Hey guys, I have finally gotten enough time on the lathe to write a review. I have been machining all manner of parts over the last few months and the latest was a vice handle for my horizontal bandsaw. I am so impressed with this machine that I believe I won't ever upgrade again. I have found the variable speed to be a fantastic feature and the surface finish it gives to be nothing short of stellar. 

For such a relatively small and light machine, it has a strong 3HP motor and can take some serious cuts. I usually don't push it as I want it to last the long haul. I wrote an in depth review on my blog and uploaded a heap of pictures. I didn't feel like re-writing it all so if you want to see the Chipmaster in more detail, you can see it here:

http://wanderingaxeman.blogspot.no/2013/09/colchester-chipmaster-review.html

I have not found much info on this lathe aside from lathes.co.uk, and not really many photos so I figured what the heck!

Paul.


----------



## Chuck K (Sep 15, 2013)

Paul, That's a beautiful machine.  IIRC you found it in that condition.  That's a pretty rare find.  I guess people that care for their machines like that don't often sell them.  I'm sure you'll get years of enjoyment out of it.

Chuck


----------



## samthedog (Sep 16, 2013)

Hello Chuck, you are correct.

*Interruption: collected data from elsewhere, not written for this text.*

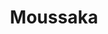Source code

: ---
layout: recette
categories: [recettes]
hidden: true
lang: fr
sitemap: false
title: Moussaka
type: sel
pour: pour 4 personnes
recettes:
  Classique:
    ingredients: 
      - nom: aubergines
        qte: 2
      - nom: boeuf haché
        qte: 400
        unite: gr
      - nom: ail
        qte: 4
        unite: gousses
      - nom: oignon
        qte: 1
      - nom: tomates en conserve
        qte: 400
        unite: gr
      - nom: fromage rapé
        qte: au goût
      - nom: farine
        qte: 75
        unite: gr
      - nom: beurre
        qte: 75
        unite: gr
      - nom: lait
        qte: 750
        unite: mL
      - nom: persil plat
        qte: au goût
      - nom: paprika
        qte: au goût
    preconditions:
      - Préchauffer le four à 180°C
      - Couper les aubergines en rondelles d'épaisseur égale
    etapes:
      - label: "Préparation 1/4 : Aubergines"
        details:
          - Saler les rondelles d'aubergine et les laisser dégorger 15 minutes
          - Les huiler 
          - Les faire cuire au four à 180°C pendant 20 minutes 
      - label: "Préparation 2/4 : Autres Ingrédients"
        details:
          - Faire revenir l'oignon avec le boeuf haché
          - Ajouter le paprika, les tomates et l'ail
          - Mijoter pendant 15 minutes
          - Ajouter le persil
      - label: "Préparation 3/4 : Béchamel"
        details:
          - label: Faire la béchamel
            link: /recettes/bechamel
      - label: "Préparation 4/4 : Assemblage"
        details:
          - Frotter le plat avec une gousse d'ail
          - Ajouter la viande
          - Ajouter un peu de béchamel
          - Ajouter les rondelles d'aubergines
          - Ajouter le reste de la béchamel
          - Parsemer de fromage rapé
      - label: Cuisson
        emoji: 🔥
        details:
          - Cuire 15 minutes à 210°C
          - Cuire 30 minutes à 150°C
          - Le dessus doit être bien gratiné
    notes:
      - La quantité d'aubergines dépend de la taille du plat
---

I was very fortunate as the machine had one owner from new and it was a tool maker. When the old gent passed away the family sold it to a machine dealer. While I was  in Australia visiting family I bought it over the phone. It was a conditional purchase that everything checked out as they had described. The funny thing is that it had been advertised on Crag's list type site for 4 weeks before I decided to buy it, and then after I bought it they received calls from about 5 people who wanted it.

From what I can see the machine had always been in a heated workshop (which is rare in Scandinavia) and had always had the right oils used. It did cost me more than I wanted to spend ($4000 USD), but for this part of the world that is a very decent price. I did have to travel a 1400 km to pick it up, but again it was worth it.

Paul.


----------